Kellie Pickler show to aid PATH to the Cure
HUNTINGTON -- Country music singer Kellie Pickler will perform Sunday, Sept. 29, at the Big Sandy Superstore Arena with all of the profits from the event going to PATH to the Cure.
The benefit concert will follow the third annual PATH to the Cure 5K Run/Walk, which will begin at 2 p.m. Sept. 29 in downtown Huntington and end at the arena, organizers said Tuesday during a news conference.
All PATH to the Cure runners and walkers will get free admission to the concert, which is tentatively scheduled to begin at 4:30 p.m. Tickets will be $27 for those not participating in the run/walk and will go on sale at 10 a.m. Friday, Aug. 2, at www.ticketmaster.com or by calling 1-800-745-3000.
Path to the Cure started in 2011 as a way to raise awareness and money for the fight against breast cancer in the Tri-State. Eighty percent of the proceeds from the run/walk pays for mammograms at the St. Mary's Breast Center for women and men who are uninsured or under-insured. The remaining 20 percent goes toward the Paul Ambrose Trail for Health.
Julie Neal, one of the founders of Path to the Cure, said the idea for the local fundraiser was born when she and a few friends signed up for a 60-mile walk for breast cancer awareness in 2008 in Washington, D.C.

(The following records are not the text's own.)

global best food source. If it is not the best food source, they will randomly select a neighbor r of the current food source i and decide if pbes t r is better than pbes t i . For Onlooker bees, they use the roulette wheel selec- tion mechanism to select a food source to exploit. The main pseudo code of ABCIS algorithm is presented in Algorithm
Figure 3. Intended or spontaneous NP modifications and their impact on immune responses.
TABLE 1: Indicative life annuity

"When we did that walk, I kept telling my friends, 'Something like this would be great in Huntington,'" Neal said. In 2010, Neal and her friends approached St. Mary's Medical Center about helping put on a 5K run and walk to benefit breast cancer awareness and PATH. More than 1,600 people participated in last year's Path to the Cure 5K.

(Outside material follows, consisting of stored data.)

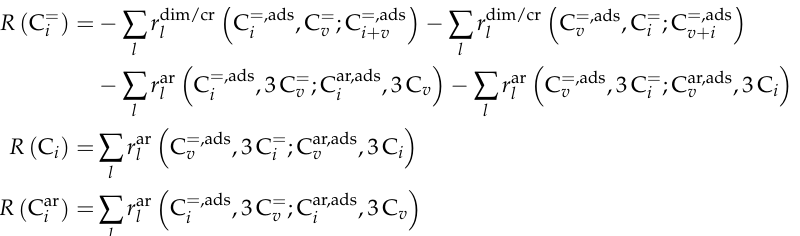
, from 6 to 8 for R and from 2 to 8 for R ( C i ) , respectively; the same C = C ar i i (cid:0) (cid:1) (cid:0) (cid:1)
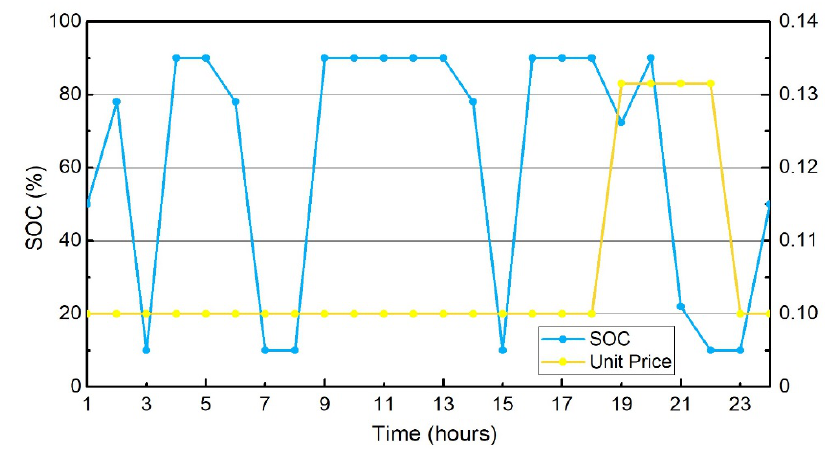
Figure 9. Case (3): State-of-charge of a battery with unit prices. Case (4) (DG integration with the PV, ESS, and grid): In the fourth case, the campus microgrid combined a diesel generator (DGen) with rooftop solar and a BESS structure to minimize the potential peak demand of energy from the utility grid, even during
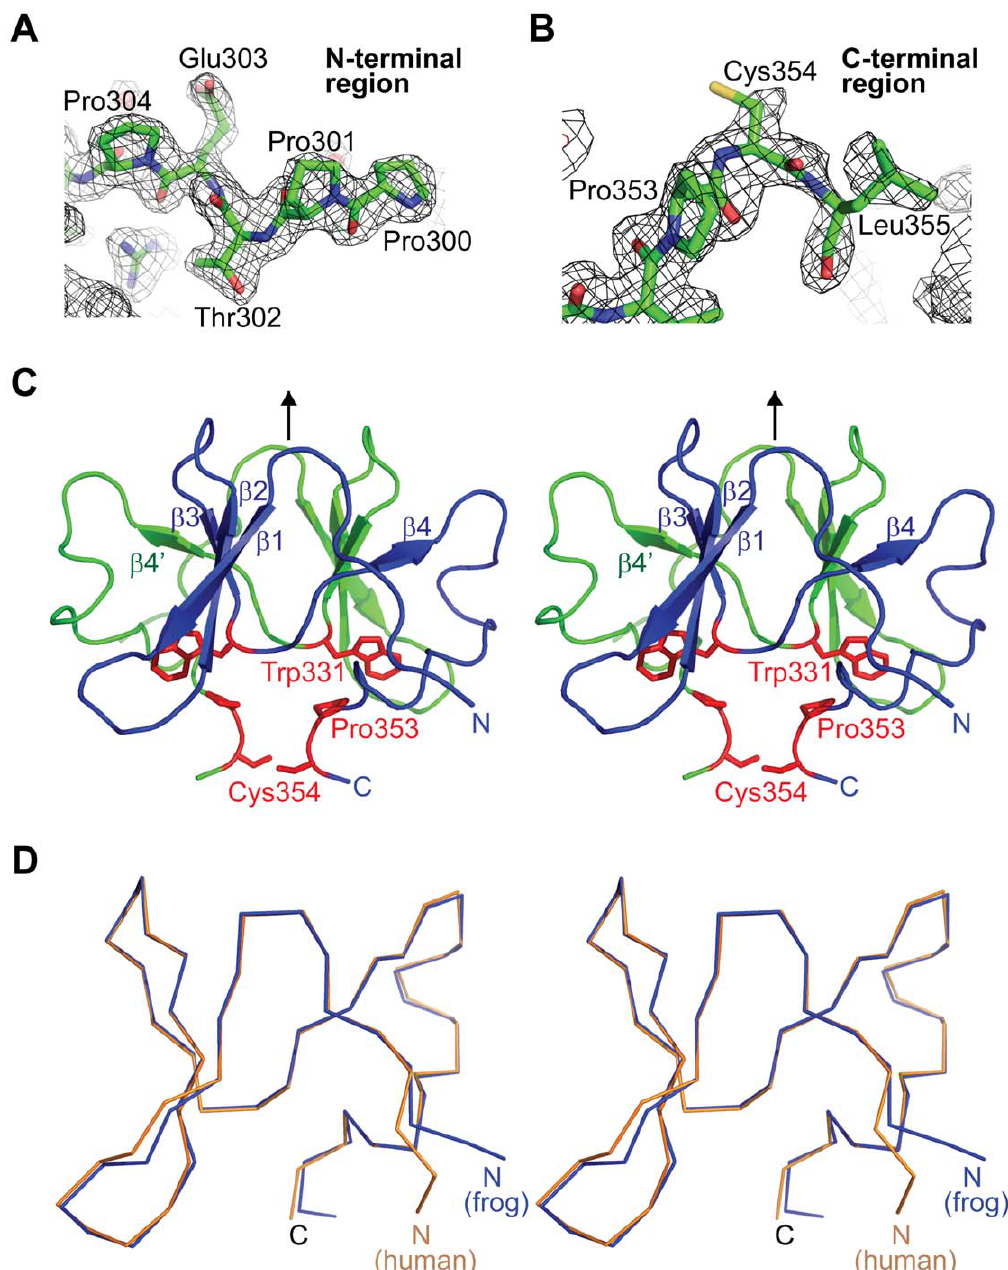
Figure 3. Crystal structure of the frog DGCR8 dimerization domain. (A–B) 2F o -F c electron density maps, contoured at 1 s level, of the N- and C-terminal regions of the frog dimerization domain, respectively. (C) Wall-eyed stereo diagram of the crystal structure of frog dimerization domain. The dimer subunits are colored green and blue. Secondary structures from the green subunit are denoted with a prime. The crystallographic two-fold axis relating the two subunits is indicated by the arrow. Residues known to be important for heme binding are highlighted in red. (D) Superimposition of human (orange) and frog (blue) dimerization domain C a traces shown in stereo.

"It's really not about the numbers or the run," Neal said. "It's about coming together as a community and experiencing the sense that you're helping others.
"Taking it to this level is really big. It shows that we take care of our own."
Anne Hammack, clinical manager of the St. Mary's Breast Center, said PATH to the Cure has greatly enhanced the center's ability to financially assist women and even men who need a mammogram but have no insurance or are under-insured.
"Our Pink Ribbon Fund has received so much money from Path to the Cure that we're not just paying for screening mammograms," Hammack said. "We're also funding diagnostic mammograms for a patient who might have a lump or other problem."
All of the proceeds from the benefit concert after expenses will go toward PATH to the Cure, said Brian Sipe, general manager of the Big Sandy Superstore Arena. The arena is teaming up with Clear Channel Communications to put on the concert. The arena secured the date with Pickler, while Clear Channel is seeking sponsors in hopes that the sponsorship money will pay for expenses -- including Pickler's fee -- so more money can go to Path to the Cure, Sipe said. Thus far, Big Sandy Superstores and City National Bank have signed on as sponsors, he said.
Pickler gained stardom after finishing in sixth place during the fifth season of "American Idol." She has since released three albums, including hits such as "Red High Heels" and "I Wonder." Most recently, the 26-year-old singer won season 16 of the ABC reality dance competition, "Dancing With the Stars!"
Pickler also made headlines last year when she shaved her head to support a friend who was diagnosed with breast cancer.